What each one actually is
OAuth (specifically, “Sign in with Google / GitHub / Microsoft”)
delegates identity to a provider the user already trusts. Your app never
sees a password; the provider hands you back a signed assertion that
“this user is priya@example.com and we vouch for it.”
Magic links keep identity local. The user types their email, you generate a single-use token, you email a link containing it, and clicking the link signs the user in.
Both eliminate the password from your database. Past that, they have almost nothing in common.
Where OAuth wins
- Sign-up friction: a single click can sign up and sign in the same user. No password to invent, no inbox to check.
- Implicit MFA: if the upstream provider enforces MFA (and Google Workspace usually does), you inherit that posture for free.

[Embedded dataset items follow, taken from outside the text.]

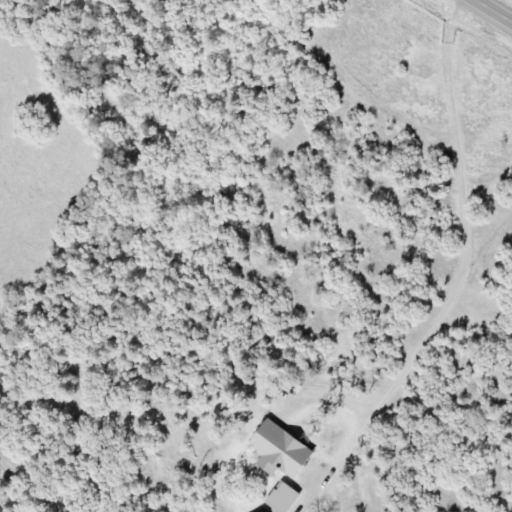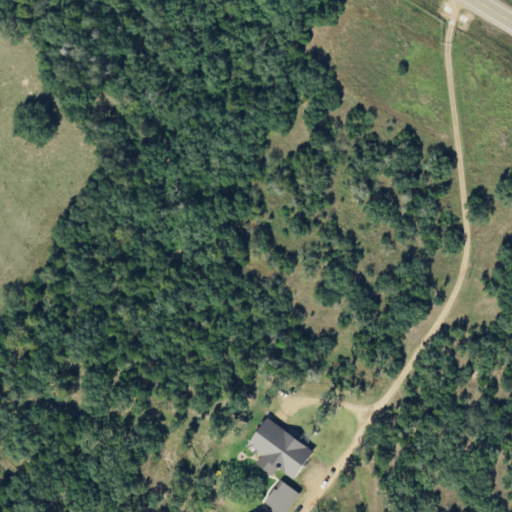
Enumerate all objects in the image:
road: (490, 12)
building: (285, 450)
building: (288, 498)
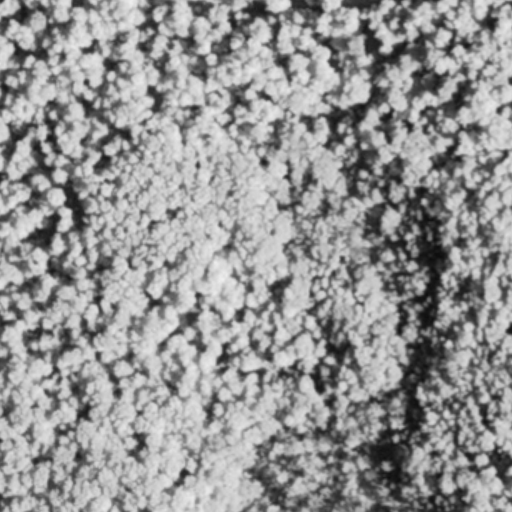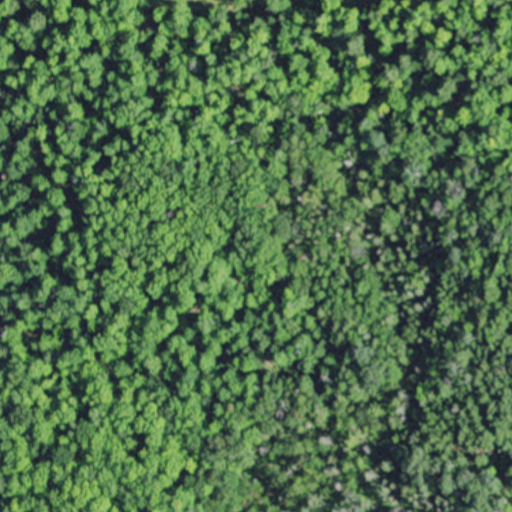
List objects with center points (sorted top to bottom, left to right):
road: (4, 492)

- Org context: Google Workspace and Microsoft Entra return the user’s domain, which is exactly the signal you need to auto-route them into a team workspace.
Where magic links win
- No provider lock-in for the user: the user doesn’t need a Google account, a GitHub account, or anything at all besides an email.
- Cleaner downgrade: when a user changes jobs and their Google identity disappears, a magic link to their new email still works.
- Lower implementation cost: no PKCE, no client secrets, no redirect-URL allowlists, no per-provider rotation of credentials.
Where each one quietly hurts
OAuth’s hidden tax is the provider outage. When Google’s auth endpoint is degraded, your “sign in with Google” button takes 30 seconds to fail. You don’t get a notification; your users just churn. We’ve watched a real-money chunk of trial signups disappear during a 20-minute upstream blip.
Magic links’ hidden tax is the email pipeline. Spam folders, corporate gateways that “click protect” links (which burns your single-use token), and aggressive rate limits on transactional email all conspire against you. If you offer magic links, you also have to own deliverability — which means SPF, DKIM, DMARC, a warmed-up sender domain, and a fallback plan when an email is delayed.
What WRNexus does
By default, every workspace gets:
- OAuth for Google and GitHub (PKCE end-to-end, with
stateandnoncevalidation). - Magic links for anyone without a supported OAuth provider, with 15-minute, single-use tokens hashed at rest.
- Email + password with Argon2id hashing as the universal fallback.
Admins can disable any of these per-workspace. Most teams disable nothing; some enterprise customers turn off magic links because their mail gateways pre-click every URL, and some turn off OAuth to satisfy a “no third-party identity” compliance requirement.
Picking one for your product
If your audience is developers or anyone in a Google Workspace, ship OAuth first. The signup conversion alone will pay for the integration.
If your audience is less technical and uses a mix of personal emails, ship magic links first. Asking someone’s grandmother to “sign in with GitHub” is a usability disaster.
If your audience is enterprise IT, ship both, plus SSO via SAML or OIDC. Your buyer won’t accept anything less.
The under-discussed third option
We left passkeys off this comparison on purpose — they are the long game. Passkeys are phishing-resistant in a way neither OAuth nor magic links are. We covered them in detail in why we default to passkeys.
For now: pick OAuth, magic links, or both, knowing the trade-offs above. Add passkeys whenever your users are ready.